EXTRACT TO READ
Start
I can't really say WHAT the ancients thought. I can say that I still see plenty of confusion as to why EUSERC has abandoned un-grounded Services -- and why California inspectors are ever more fanatical about properly bonded and grounded Services.

Up my way nothing less than Ufer grounds will do: ground rods don't cut it.

While I suspect that the plains states have consistent soil conditions -- and conductivity there in -- California's soils are 'all over the lot' as to conductivity.

Since UN-grounded residential services -- these days -- exist only by error -- or breakdown -- most modern electricians have never seen the really ODD things that can happen to insulation during component fault conditions... starting with transformers.

It's a LAW of PHYSICS that an un-grounded transformer (circuit) can generate virtually unlimited PEAK voltages. The actual limit is our atmosphere. Sparks start to jump clear across air gaps -- also referred to as "corona discharges" when these occur inside motor windings. These plasmas are brief. They either dump all of the energy - - or destroy anything near to hand -- perhaps the entire building.
End
WORK REQUIRED
From the passage on grounded electrical services, list every word written wholly or partly in capital letters for emphasis. Leave out acronyms.

DATA LINES
Start
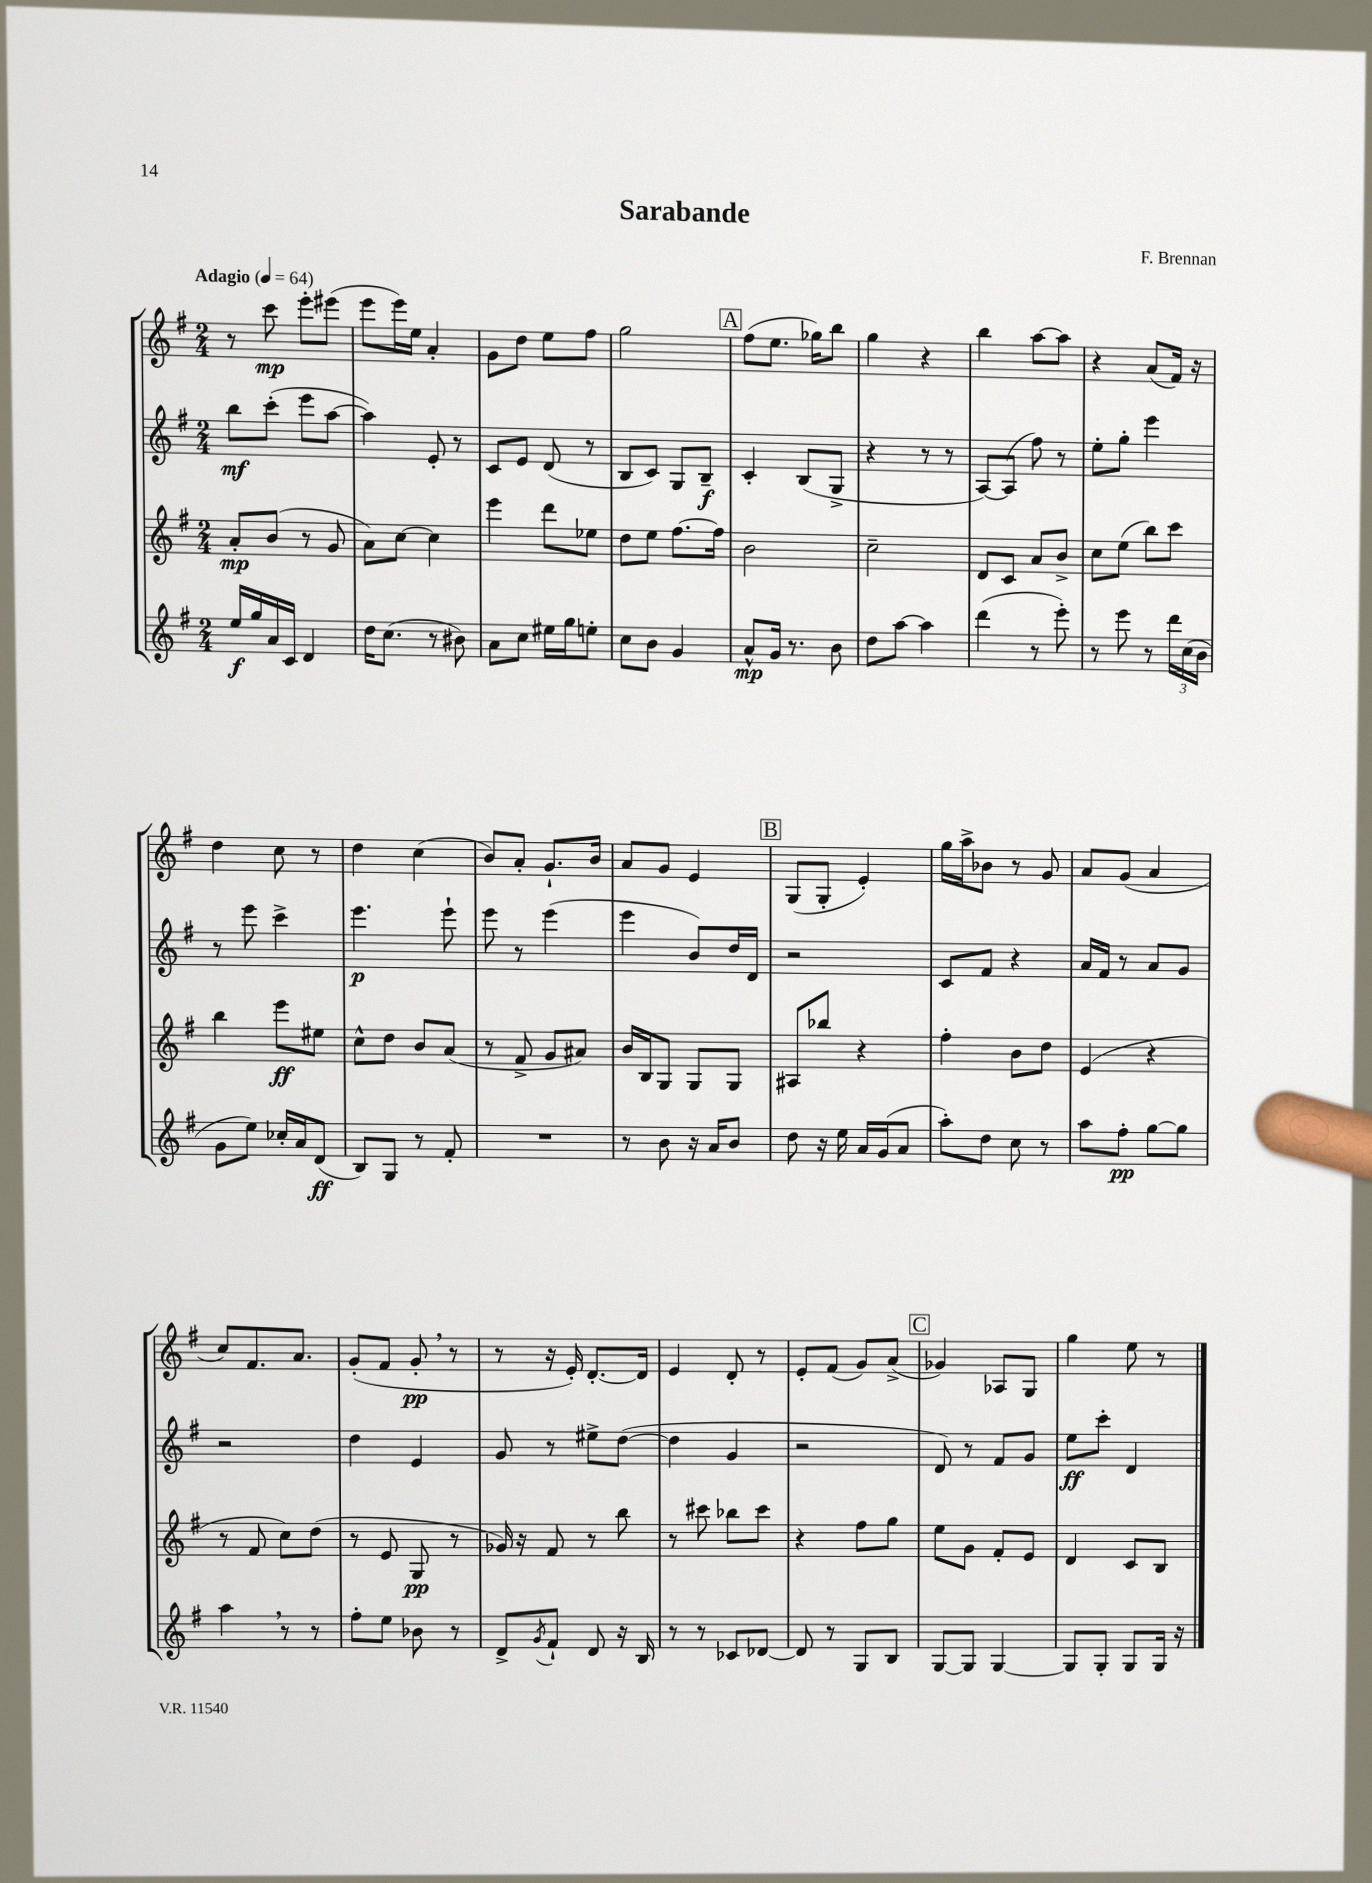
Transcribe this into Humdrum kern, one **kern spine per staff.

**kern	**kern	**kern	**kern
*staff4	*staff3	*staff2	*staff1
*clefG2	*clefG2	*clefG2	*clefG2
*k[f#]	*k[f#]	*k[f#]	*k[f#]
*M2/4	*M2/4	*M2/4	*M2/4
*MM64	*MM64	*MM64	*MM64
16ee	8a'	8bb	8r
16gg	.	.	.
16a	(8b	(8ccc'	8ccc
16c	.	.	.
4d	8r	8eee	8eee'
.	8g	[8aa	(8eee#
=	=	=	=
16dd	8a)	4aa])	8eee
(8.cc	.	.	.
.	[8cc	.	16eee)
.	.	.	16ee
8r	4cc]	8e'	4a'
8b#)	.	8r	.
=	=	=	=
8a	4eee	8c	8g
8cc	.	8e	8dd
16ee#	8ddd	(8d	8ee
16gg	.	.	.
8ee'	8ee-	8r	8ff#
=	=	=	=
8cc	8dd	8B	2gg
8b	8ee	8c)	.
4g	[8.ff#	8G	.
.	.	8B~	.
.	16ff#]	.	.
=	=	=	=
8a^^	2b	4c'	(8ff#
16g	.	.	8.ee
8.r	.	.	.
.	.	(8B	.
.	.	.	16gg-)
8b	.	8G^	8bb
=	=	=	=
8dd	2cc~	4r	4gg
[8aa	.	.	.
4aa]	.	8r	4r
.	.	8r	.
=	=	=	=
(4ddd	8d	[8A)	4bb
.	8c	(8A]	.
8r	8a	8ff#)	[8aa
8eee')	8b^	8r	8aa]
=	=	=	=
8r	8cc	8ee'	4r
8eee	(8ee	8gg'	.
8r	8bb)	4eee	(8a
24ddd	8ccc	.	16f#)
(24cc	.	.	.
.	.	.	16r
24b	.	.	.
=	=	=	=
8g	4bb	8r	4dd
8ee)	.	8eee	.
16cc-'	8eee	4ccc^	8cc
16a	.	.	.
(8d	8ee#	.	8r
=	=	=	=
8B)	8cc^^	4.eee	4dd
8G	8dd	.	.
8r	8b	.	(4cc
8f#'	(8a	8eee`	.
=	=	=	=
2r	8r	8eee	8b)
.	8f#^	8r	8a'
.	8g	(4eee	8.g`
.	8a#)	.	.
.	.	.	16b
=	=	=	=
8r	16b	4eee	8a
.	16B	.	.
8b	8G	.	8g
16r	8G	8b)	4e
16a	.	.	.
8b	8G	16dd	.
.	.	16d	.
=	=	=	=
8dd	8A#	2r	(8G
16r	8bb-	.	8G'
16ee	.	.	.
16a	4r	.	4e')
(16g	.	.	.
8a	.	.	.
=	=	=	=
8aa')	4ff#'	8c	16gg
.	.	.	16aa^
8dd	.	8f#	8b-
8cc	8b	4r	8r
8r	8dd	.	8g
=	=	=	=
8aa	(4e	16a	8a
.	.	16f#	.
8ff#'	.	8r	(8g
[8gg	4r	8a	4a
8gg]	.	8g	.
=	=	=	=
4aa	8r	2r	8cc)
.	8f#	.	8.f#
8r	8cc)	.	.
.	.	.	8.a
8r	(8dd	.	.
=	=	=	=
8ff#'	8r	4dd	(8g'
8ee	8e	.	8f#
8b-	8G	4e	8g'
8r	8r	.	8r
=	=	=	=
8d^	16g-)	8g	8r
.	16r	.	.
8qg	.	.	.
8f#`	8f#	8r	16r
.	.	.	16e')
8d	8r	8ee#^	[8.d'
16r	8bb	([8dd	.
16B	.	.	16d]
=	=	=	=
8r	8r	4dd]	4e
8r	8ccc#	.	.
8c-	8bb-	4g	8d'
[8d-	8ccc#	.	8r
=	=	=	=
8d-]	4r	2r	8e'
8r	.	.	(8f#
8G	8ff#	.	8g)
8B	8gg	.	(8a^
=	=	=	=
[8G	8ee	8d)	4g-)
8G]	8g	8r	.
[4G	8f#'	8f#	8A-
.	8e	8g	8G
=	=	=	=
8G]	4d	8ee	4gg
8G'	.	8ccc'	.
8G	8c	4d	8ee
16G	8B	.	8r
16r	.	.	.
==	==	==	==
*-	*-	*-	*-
End
Start
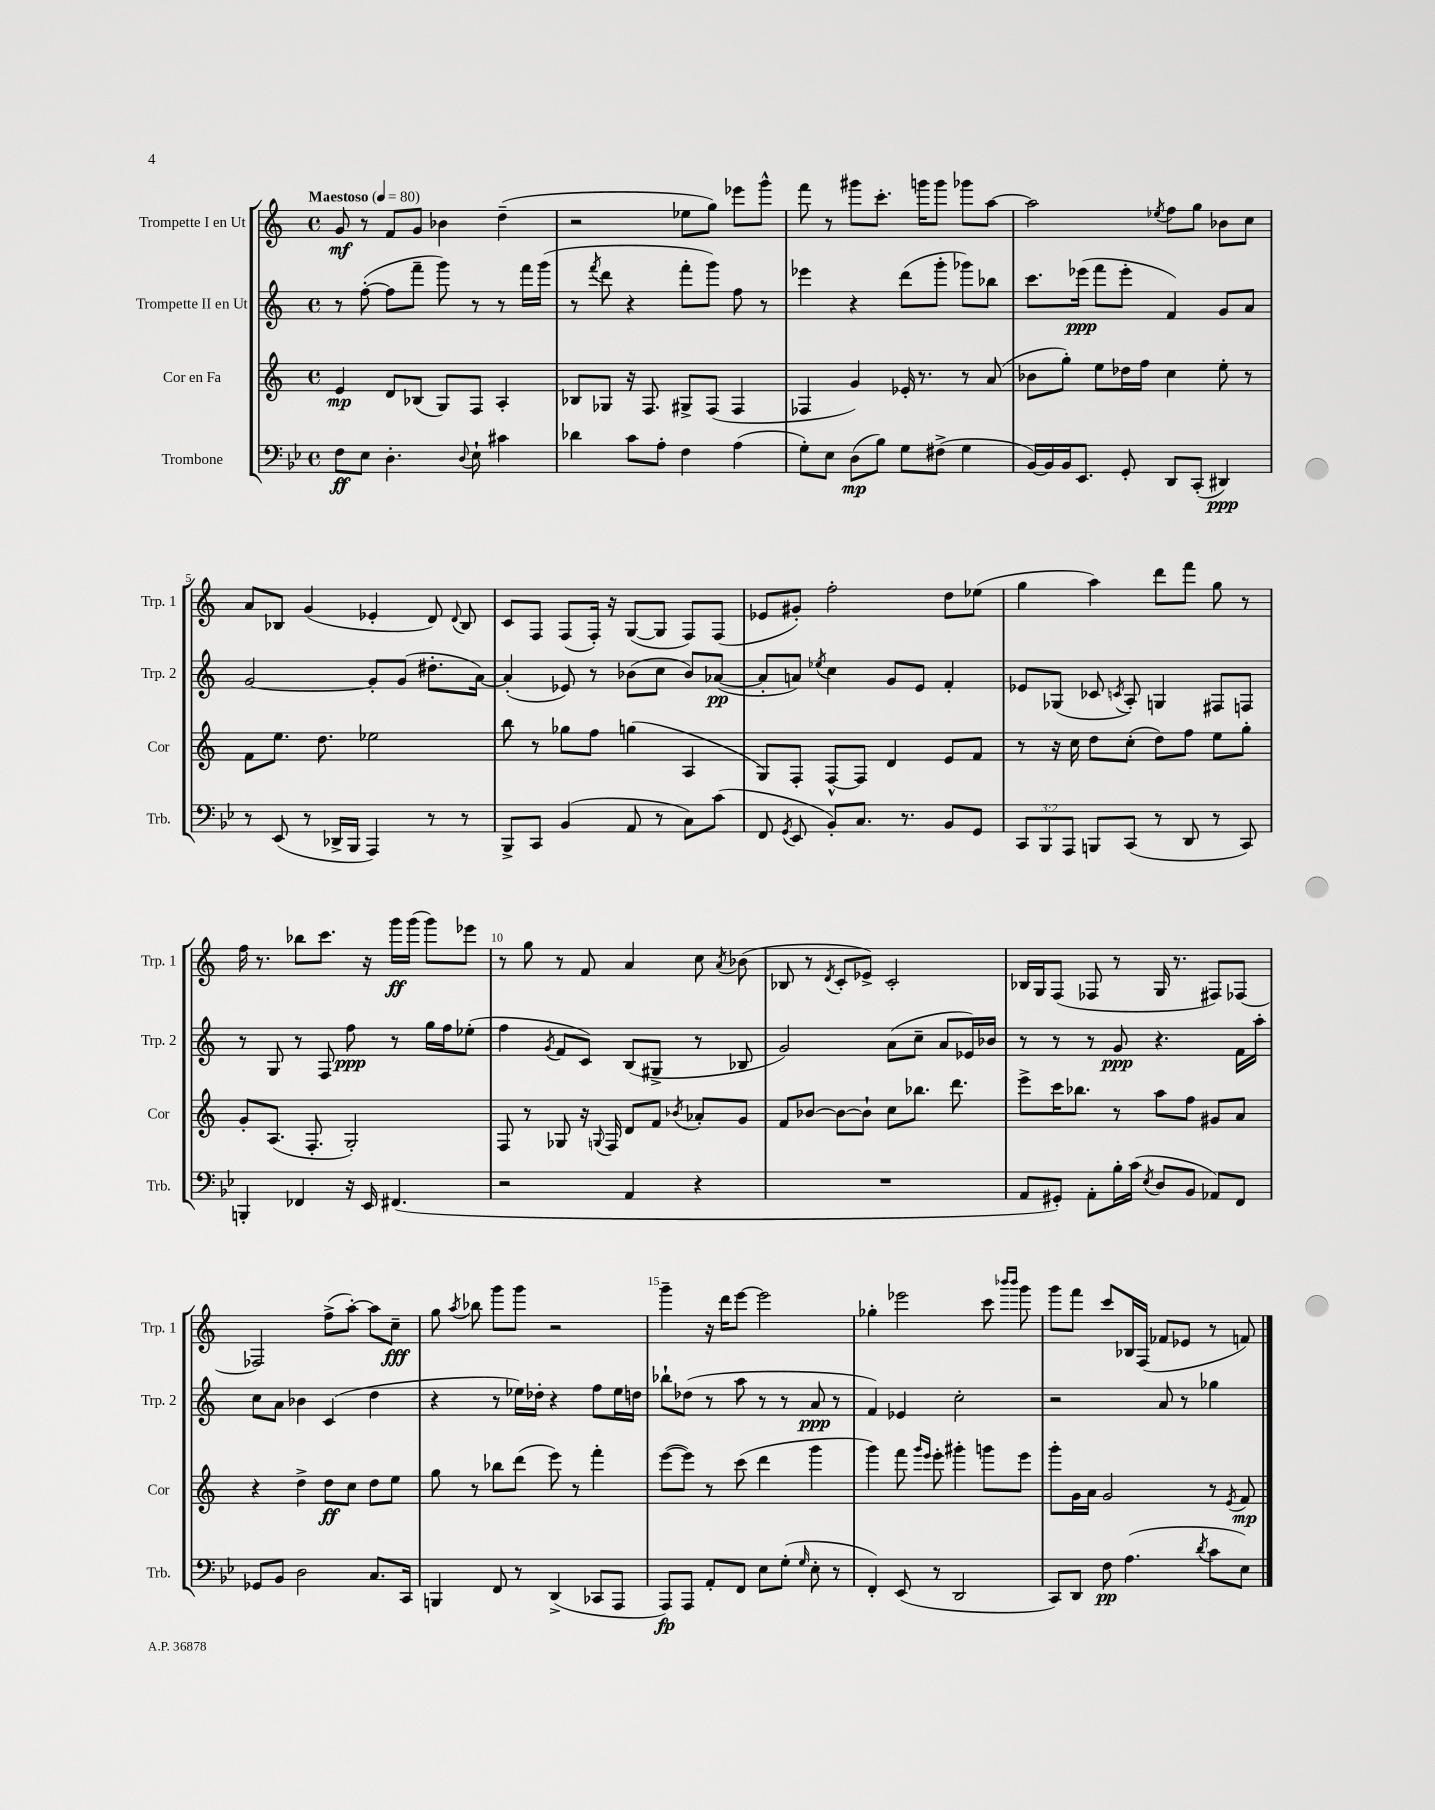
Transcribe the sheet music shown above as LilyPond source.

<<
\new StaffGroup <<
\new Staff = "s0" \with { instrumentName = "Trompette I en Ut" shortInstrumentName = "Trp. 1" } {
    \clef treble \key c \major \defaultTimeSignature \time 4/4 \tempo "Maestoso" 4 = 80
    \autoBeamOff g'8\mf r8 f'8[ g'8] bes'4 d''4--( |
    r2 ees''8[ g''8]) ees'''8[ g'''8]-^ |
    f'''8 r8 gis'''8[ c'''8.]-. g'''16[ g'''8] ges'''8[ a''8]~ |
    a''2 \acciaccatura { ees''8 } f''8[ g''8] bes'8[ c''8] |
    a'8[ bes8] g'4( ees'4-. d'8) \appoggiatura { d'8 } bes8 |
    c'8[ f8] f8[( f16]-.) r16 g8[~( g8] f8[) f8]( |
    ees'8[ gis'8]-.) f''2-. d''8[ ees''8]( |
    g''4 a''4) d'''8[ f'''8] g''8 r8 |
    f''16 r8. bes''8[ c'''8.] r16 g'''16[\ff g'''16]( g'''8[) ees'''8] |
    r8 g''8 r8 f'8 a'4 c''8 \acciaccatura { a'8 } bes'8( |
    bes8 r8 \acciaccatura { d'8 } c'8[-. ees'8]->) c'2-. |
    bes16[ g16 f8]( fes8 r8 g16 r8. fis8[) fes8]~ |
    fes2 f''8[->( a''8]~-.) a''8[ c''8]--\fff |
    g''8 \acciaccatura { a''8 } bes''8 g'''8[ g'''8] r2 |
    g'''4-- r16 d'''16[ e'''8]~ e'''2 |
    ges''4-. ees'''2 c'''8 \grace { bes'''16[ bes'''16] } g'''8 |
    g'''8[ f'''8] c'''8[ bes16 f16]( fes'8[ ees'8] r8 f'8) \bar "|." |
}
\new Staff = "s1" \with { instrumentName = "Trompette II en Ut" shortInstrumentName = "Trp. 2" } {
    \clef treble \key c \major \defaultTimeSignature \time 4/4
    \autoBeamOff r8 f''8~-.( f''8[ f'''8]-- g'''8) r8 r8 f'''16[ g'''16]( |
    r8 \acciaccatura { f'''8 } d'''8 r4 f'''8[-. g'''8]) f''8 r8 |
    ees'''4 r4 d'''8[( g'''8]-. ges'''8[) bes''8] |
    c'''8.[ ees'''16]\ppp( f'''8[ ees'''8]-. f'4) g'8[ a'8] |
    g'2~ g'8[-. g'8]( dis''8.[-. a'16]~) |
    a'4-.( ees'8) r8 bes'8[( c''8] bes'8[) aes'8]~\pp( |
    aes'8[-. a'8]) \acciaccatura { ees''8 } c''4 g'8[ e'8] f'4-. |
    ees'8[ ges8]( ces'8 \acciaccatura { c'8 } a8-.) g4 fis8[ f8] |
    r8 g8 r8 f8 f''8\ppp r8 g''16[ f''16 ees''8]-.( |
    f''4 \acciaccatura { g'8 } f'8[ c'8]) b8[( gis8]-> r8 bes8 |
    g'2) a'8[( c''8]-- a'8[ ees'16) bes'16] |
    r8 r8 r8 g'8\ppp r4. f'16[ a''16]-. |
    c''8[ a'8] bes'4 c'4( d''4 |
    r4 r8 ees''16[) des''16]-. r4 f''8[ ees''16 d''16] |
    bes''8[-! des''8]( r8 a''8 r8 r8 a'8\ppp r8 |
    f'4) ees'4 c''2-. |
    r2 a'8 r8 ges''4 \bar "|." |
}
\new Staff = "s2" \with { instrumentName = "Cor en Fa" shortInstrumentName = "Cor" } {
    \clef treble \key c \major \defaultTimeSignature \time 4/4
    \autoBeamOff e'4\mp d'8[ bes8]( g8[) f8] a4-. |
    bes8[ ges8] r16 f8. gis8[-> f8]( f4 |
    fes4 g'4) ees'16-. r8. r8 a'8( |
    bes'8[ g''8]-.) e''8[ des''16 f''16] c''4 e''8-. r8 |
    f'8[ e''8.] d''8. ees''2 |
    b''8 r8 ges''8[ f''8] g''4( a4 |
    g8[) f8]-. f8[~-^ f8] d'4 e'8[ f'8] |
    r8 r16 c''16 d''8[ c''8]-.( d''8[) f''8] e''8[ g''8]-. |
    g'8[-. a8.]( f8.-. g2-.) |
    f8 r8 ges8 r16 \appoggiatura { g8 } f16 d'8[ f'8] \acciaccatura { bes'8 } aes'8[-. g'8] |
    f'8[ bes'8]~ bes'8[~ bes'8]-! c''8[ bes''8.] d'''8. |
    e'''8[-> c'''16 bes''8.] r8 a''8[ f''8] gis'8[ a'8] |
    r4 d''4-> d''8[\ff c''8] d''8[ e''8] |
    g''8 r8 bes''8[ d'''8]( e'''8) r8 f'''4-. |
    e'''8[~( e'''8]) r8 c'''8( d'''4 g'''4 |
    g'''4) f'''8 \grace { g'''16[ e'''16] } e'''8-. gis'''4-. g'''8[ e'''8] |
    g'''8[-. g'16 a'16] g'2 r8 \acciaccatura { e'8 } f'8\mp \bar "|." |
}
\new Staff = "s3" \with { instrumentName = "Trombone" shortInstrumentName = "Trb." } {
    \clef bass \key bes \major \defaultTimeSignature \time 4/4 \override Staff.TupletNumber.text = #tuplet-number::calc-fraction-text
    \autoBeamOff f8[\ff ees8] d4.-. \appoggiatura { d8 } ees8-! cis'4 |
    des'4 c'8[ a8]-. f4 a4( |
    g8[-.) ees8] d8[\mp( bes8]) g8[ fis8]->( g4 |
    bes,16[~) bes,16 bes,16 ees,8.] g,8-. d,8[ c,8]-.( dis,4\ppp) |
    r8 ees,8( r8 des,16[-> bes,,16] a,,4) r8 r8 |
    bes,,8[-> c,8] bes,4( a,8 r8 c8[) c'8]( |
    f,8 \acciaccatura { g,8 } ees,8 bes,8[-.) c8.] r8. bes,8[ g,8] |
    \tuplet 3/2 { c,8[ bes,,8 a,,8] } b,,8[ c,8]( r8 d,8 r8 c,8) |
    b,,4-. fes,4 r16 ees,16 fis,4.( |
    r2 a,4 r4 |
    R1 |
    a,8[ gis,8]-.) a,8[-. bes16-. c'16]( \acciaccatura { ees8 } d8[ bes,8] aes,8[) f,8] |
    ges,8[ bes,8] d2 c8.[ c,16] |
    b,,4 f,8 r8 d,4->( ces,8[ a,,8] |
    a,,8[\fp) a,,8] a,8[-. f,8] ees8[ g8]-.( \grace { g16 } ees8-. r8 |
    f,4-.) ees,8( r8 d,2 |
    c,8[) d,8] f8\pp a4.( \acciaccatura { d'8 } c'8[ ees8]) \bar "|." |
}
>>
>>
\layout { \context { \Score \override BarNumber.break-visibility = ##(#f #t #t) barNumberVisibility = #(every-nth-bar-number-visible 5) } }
End
RESPONSE TO THE EXERCISE
WHAT, UN-grounded, ODD, LAW, PHYSICS, PEAK